What Is the CQ Modifier for Physical Therapy Services?
Learn about the CQ Modifier for healthcare billing. Understand its specific relevance to durable medical equipment used in home dialysis settings.
Learn about the CQ Modifier for healthcare billing. Understand its specific relevance to durable medical equipment used in home dialysis settings.
Medical modifiers are short codes added to procedure codes, such as CPT or HCPCS codes, to provide additional information about a service or procedure. These modifiers clarify specific circumstances that affect payment, indicating details that may not be apparent from the primary code alone. Modifier CQ is one such specific modifier used in healthcare billing. Its primary purpose relates to outpatient physical therapy services provided by a physical therapist assistant, signifying their involvement in the delivery of care.
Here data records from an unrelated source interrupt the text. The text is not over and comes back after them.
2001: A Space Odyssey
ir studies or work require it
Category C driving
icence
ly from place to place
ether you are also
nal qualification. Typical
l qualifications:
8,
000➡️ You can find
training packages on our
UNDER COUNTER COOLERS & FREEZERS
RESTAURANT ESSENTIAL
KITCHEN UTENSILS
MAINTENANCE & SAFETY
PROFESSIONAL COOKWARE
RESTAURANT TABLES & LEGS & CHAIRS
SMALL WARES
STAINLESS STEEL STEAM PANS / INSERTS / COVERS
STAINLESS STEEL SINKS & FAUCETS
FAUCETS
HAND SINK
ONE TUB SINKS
Modifier CQ stands for “Outpatient physical therapy services furnished in whole or in part by a physical therapist assistant (PTA)”. This modifier is specifically designed to indicate when a physical therapist assistant has provided physical therapy services. The term “in whole” means the PTA furnished the entire service or procedure, accounting for 100% of the total treatment time. “In part” refers to situations where the PTA’s contribution exceeds a de minimis portion of the therapy service, typically more than 10% of the total service time.
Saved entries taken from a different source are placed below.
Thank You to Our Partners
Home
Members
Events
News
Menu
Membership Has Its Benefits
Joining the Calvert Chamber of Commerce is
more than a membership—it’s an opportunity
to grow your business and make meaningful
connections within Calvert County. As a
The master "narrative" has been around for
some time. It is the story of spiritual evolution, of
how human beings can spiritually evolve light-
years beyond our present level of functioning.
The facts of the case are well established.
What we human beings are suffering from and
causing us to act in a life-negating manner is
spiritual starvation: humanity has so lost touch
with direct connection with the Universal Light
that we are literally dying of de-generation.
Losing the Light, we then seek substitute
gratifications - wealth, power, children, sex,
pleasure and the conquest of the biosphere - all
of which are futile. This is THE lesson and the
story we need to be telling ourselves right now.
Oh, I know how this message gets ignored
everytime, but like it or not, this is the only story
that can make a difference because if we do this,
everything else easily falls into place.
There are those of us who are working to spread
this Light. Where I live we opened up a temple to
This modifier was established by the Centers for Medicare & Medicaid Services (CMS) to distinguish services provided by a PTA from those delivered solely by a licensed physical therapist. Its existence helps ensure accurate billing and allows for appropriate payment adjustments based on the level of provider involvement.
Modifier CQ is applied to claims for outpatient physical therapy services when a physical therapist assistant furnishes services either entirely or partially. This requirement became effective for claims with dates of service on and after January 1, 2020. Providers such as outpatient hospitals, rehabilitation agencies, skilled nursing facilities, home health agencies, and comprehensive outpatient rehabilitation facilities typically use this modifier.
When applying the modifier, it must be reported on the claim line alongside the GP therapy modifier, which identifies services furnished under a physical therapy plan of care. Services subject to this modifier are paid at a reduced rate, specifically 85% of the otherwise applicable Medicare Part B payment for the service, effective January 1, 2022.
Proper documentation is necessary for justifying the use of Modifier CQ on a claim. While CMS did not establish new documentation requirements specifically for this modifier, existing therapy documentation rules apply. Medical records must clearly indicate the date of treatment and identify each specific intervention provided and billed. This detail allows for verification of correct coding when compared with the claim submission.
Documentation should also support the medical necessity for the services rendered and clearly show the portion of the service provided by the physical therapist assistant. For timed services, records must detail the minutes provided by the PTA, especially if it meets or exceeds the de minimis standard (more than 10% of the service time). Comprehensive records ensure that the billed services align with the actual care delivered and meet payer requirements.
Submitting a claim with Modifier CQ involves appending it to the appropriate HCPCS or CPT code for the physical therapy service. On a paper claim form, such as the CMS-1500, Modifier CQ is typically placed in Box 24D, in the modifier field, next to the CPT/HCPCS code. For electronic claims submitted via an 837P transaction, the modifier is entered in the appropriate electronic equivalent field, often within the 2400 loop, SV1 segment.
The CQ modifier must be paired with the GP therapy modifier on the same claim line. Claims submitted without this pairing may be rejected or returned as unprocessable.